* [Bloco de texto]

Keywords: Bidding. Contracting Agent. Governance.
1. Introdução
A Lei Federal nº 14.133/2021 substituirá, nos próximos 2 anos (artigo 193, II), de forma definitiva a Lei nº 8.666/93. Por ora, a Administração pública deve organizar seus recursos materiais e humanos para, dentro desse prazo, cumprir o determinado pelo Legislador.
Entre as inovações trazidas merece destaque a figura do agente de contratação que, nos termos da lei, é a pessoa designada pela autoridade competente, entre servidores efetivos ou empregados públicos dos quadros permanentes da Administração Pública, para tomar decisões, acompanhar o trâmite da licitação, dar impulso ao procedimento licitatório e executar quaisquer outras atividades necessárias ao bom andamento do certame até a homologação,1 ou seja, sob seu comando direto se desenvolverá todo processo licitatório.
Nesse sentido, mostra-se fundamental compreender o papel que esse servidor público terá na garantia do cumprimento das normas, no balizamento ético e na probidade das licitações, sobretudo quando a ideia de governança, compliance e integridade são explicitamente incorporadas às contratações públicas, atividade estatal sensível, ponto de grande vulnerabilidade à corrupção.

* [Tarefas]
a) Responda a cada pergunta com base no texto sobre o agente de contratação:
(i) Qual lei a Lei Federal nº 14.133/2021 substituirá de forma definitiva?
(ii) Até que etapa do certame se estendem as atividades do agente de contratação?
(iii) Como o texto caracteriza as contratações públicas em relação à corrupção?
b) Transcreva do texto sobre o agente de contratação o trecho entre "Keywords: Bidding. Contracting" e "determinado pelo Legislador.", inclusive.
Os registros não têm nenhum papel aqui.

[Itens de uma fonte de dados]
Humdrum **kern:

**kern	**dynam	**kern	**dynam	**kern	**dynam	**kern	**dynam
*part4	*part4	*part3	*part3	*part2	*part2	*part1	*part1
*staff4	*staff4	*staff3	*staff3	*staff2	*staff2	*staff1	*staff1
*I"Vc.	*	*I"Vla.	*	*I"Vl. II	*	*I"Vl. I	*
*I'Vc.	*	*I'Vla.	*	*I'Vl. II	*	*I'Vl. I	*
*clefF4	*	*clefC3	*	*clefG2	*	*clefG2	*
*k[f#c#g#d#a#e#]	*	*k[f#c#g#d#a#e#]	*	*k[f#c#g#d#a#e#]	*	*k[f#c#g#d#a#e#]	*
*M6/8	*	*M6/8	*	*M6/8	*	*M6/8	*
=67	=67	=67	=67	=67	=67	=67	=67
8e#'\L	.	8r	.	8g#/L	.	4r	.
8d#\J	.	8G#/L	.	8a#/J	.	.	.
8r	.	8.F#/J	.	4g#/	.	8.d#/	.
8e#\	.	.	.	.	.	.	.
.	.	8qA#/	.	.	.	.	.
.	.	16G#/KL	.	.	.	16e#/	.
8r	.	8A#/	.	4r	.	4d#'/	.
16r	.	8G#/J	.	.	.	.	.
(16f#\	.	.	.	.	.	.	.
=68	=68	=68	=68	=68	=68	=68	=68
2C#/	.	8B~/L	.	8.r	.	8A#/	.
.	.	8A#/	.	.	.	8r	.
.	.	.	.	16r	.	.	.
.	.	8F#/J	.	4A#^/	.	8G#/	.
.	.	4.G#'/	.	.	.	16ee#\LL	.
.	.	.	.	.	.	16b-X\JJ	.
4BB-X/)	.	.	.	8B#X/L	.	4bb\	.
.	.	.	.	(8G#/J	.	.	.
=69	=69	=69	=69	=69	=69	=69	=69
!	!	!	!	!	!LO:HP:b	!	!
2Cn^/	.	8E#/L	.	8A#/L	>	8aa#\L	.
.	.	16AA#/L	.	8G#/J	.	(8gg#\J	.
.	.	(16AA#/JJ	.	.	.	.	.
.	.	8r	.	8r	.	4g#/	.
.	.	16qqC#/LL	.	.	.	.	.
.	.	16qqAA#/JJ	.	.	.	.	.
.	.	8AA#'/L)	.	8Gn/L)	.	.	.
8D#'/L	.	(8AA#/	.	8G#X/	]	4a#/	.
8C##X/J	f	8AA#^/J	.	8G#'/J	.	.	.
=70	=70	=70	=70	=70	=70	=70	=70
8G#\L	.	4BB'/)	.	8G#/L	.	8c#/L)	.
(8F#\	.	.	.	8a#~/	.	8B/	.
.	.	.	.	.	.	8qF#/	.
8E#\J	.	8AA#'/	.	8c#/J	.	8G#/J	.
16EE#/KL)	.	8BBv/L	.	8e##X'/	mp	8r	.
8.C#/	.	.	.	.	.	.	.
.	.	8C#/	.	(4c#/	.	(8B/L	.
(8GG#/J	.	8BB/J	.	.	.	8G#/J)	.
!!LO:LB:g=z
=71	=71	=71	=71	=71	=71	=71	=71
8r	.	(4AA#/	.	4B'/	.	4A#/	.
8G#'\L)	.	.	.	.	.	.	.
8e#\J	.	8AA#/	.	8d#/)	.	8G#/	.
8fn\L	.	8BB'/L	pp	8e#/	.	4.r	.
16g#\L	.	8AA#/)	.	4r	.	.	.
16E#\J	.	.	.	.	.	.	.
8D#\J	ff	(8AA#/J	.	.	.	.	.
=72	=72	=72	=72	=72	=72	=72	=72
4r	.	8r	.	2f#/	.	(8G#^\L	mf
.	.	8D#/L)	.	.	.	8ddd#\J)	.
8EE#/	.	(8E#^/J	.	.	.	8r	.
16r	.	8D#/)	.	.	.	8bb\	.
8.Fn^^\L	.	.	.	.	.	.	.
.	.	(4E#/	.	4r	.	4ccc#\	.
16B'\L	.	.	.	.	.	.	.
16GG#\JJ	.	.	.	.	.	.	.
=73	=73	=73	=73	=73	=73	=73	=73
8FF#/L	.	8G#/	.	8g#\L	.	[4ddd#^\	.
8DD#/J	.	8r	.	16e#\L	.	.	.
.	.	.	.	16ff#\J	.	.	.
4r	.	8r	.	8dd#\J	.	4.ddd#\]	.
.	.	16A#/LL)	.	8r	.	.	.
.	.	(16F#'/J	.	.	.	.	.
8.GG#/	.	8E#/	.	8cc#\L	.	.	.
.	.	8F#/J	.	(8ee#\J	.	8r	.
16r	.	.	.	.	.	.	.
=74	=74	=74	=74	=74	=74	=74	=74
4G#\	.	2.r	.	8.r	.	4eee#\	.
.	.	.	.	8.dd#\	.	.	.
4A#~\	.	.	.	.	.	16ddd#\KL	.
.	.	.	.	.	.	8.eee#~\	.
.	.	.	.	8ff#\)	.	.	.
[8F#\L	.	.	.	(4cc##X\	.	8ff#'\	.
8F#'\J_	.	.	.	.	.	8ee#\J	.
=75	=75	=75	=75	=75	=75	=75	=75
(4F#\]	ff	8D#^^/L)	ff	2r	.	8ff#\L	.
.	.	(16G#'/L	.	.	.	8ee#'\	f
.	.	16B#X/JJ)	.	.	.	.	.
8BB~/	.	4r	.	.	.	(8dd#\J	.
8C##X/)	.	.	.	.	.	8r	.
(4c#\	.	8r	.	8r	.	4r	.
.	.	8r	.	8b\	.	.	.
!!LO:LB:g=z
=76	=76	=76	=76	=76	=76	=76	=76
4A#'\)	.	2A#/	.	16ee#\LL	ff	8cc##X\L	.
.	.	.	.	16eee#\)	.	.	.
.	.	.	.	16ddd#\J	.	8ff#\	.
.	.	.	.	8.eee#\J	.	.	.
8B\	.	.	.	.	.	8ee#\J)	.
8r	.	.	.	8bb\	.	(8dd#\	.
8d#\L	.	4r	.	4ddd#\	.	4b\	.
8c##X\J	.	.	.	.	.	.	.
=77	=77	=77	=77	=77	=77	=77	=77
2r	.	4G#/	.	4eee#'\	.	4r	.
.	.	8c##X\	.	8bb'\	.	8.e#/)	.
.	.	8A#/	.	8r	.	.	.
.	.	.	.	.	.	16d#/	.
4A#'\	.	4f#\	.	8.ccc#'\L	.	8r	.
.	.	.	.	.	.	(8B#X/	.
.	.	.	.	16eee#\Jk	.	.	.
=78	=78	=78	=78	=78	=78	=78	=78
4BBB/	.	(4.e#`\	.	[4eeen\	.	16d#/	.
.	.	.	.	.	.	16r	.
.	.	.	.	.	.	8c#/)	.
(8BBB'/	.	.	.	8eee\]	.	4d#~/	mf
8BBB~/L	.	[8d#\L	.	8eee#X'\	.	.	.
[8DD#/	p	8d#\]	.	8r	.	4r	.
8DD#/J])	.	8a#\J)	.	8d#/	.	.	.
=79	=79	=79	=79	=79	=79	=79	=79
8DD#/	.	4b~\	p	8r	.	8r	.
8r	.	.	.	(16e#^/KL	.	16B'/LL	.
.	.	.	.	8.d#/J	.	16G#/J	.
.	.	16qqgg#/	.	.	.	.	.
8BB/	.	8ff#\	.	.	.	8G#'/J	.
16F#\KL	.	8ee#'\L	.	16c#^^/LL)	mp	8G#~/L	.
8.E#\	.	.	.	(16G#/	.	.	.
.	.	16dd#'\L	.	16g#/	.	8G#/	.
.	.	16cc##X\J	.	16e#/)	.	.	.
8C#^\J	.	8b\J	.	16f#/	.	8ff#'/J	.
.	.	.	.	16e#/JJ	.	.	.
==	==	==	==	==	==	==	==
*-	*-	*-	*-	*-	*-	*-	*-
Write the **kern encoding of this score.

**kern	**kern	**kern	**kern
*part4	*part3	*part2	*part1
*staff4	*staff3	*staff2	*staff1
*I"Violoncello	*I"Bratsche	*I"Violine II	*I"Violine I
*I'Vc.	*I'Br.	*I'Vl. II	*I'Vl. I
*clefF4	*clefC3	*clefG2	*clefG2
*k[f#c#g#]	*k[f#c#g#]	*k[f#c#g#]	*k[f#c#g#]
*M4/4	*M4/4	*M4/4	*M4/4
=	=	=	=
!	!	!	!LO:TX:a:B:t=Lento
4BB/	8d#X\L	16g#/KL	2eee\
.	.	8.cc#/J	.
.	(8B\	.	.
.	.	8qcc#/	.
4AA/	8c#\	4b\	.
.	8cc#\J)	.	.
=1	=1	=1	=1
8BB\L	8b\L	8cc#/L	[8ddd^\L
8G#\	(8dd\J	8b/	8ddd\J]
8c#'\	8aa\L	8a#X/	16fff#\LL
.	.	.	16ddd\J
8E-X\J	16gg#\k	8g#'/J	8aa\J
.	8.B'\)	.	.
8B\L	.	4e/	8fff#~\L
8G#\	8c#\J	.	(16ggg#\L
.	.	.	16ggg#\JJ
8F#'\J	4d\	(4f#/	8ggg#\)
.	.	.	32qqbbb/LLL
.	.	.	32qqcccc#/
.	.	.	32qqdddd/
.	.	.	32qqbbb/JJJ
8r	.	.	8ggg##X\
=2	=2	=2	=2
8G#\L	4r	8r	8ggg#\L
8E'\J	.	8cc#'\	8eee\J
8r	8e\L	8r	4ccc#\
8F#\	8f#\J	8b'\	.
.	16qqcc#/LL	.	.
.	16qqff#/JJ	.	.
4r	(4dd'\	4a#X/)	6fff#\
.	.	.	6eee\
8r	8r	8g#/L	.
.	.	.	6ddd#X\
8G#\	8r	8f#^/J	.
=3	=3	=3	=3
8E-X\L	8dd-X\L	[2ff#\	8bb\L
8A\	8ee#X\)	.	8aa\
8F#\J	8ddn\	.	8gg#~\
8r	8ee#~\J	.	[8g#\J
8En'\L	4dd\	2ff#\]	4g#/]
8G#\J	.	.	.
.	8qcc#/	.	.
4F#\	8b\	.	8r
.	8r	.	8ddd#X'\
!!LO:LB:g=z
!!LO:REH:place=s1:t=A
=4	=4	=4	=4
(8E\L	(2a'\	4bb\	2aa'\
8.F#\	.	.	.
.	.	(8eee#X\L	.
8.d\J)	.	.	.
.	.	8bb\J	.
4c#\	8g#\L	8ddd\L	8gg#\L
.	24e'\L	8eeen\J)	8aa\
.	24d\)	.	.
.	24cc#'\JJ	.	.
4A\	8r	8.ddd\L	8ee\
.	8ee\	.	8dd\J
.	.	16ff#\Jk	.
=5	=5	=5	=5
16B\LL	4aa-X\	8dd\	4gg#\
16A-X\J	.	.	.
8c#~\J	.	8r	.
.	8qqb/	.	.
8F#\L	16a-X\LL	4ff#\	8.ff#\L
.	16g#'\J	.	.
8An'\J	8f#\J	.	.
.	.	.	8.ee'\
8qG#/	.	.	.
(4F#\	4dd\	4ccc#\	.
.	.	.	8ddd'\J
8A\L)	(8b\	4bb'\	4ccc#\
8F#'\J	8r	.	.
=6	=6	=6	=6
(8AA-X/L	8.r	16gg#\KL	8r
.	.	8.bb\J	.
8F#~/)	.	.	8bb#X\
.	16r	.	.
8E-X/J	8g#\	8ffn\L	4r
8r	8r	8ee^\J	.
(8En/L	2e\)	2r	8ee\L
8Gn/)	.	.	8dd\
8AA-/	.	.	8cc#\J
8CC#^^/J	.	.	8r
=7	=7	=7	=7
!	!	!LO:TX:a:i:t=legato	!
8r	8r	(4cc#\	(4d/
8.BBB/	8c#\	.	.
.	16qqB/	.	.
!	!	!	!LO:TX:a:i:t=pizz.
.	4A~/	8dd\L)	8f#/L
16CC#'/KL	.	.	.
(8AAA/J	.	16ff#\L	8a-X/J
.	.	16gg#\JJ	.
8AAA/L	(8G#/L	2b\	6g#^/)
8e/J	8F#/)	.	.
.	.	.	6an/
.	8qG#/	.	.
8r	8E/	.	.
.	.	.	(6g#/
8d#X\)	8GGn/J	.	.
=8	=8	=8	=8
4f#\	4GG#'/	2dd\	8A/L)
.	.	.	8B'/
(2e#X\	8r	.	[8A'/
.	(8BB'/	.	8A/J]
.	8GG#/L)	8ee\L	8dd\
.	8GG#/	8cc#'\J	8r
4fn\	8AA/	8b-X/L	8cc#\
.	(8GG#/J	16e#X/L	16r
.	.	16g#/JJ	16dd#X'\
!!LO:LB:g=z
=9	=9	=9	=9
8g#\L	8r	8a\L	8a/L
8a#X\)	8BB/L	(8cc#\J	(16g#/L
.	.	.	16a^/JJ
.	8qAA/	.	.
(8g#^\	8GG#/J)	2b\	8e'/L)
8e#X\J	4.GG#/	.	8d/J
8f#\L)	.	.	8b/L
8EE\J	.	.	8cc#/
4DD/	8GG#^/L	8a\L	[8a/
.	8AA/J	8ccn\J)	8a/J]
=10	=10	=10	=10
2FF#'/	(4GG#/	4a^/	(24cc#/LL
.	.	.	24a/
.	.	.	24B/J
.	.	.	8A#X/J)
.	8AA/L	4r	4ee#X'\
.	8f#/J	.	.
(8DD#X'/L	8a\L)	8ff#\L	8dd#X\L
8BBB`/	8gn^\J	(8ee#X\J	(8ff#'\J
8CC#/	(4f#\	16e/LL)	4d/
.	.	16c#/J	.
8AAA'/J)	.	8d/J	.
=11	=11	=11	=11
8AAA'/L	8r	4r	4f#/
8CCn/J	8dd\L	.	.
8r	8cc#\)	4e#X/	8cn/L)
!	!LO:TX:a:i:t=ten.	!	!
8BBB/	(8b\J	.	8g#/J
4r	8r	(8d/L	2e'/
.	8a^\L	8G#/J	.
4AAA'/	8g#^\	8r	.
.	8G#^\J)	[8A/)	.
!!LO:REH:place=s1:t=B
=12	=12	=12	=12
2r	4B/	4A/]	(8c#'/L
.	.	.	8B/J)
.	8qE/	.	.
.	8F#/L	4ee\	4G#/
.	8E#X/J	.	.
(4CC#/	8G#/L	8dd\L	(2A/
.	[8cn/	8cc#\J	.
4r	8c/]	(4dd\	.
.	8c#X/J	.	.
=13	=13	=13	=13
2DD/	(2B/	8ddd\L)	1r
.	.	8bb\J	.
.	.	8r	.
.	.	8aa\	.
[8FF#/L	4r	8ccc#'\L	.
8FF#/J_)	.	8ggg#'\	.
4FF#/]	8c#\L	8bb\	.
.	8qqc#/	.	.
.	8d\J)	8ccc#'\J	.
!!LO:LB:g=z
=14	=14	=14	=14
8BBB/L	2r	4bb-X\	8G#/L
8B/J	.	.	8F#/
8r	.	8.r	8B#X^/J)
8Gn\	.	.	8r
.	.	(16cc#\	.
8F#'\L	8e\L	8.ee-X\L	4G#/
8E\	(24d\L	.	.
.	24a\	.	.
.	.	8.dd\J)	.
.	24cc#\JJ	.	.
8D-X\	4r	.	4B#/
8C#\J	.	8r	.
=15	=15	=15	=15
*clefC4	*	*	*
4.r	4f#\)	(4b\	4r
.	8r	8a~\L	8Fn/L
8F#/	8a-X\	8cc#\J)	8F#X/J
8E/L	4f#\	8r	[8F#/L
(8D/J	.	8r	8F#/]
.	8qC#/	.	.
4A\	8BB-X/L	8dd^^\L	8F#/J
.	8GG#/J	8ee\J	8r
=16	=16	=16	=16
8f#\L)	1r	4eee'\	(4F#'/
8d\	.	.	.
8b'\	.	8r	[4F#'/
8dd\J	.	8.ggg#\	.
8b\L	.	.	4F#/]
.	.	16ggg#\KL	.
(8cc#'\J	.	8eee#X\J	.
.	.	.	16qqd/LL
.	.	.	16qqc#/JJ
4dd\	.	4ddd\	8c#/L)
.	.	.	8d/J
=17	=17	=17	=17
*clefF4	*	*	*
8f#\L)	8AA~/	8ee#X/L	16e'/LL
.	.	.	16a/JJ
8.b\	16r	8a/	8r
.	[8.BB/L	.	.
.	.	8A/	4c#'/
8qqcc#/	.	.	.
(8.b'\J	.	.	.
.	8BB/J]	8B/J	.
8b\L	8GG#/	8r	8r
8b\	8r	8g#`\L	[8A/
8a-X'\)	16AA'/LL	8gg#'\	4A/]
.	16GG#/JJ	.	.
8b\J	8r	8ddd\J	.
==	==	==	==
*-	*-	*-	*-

* [Respostas]
a)
(i) A Lei nº 8.666/93.
(ii) Até a homologação.
(iii) Como atividade estatal sensível, ponto de grande vulnerabilidade à corrupção.

b)
Keywords: Bidding. Contracting Agent. Governance.
1. Introdução
A Lei Federal nº 14.133/2021 substituirá, nos próximos 2 anos (artigo 193, II), de forma definitiva a Lei nº 8.666/93. Por ora, a Administração pública deve organizar seus recursos materiais e humanos para, dentro desse prazo, cumprir o determinado pelo Legislador.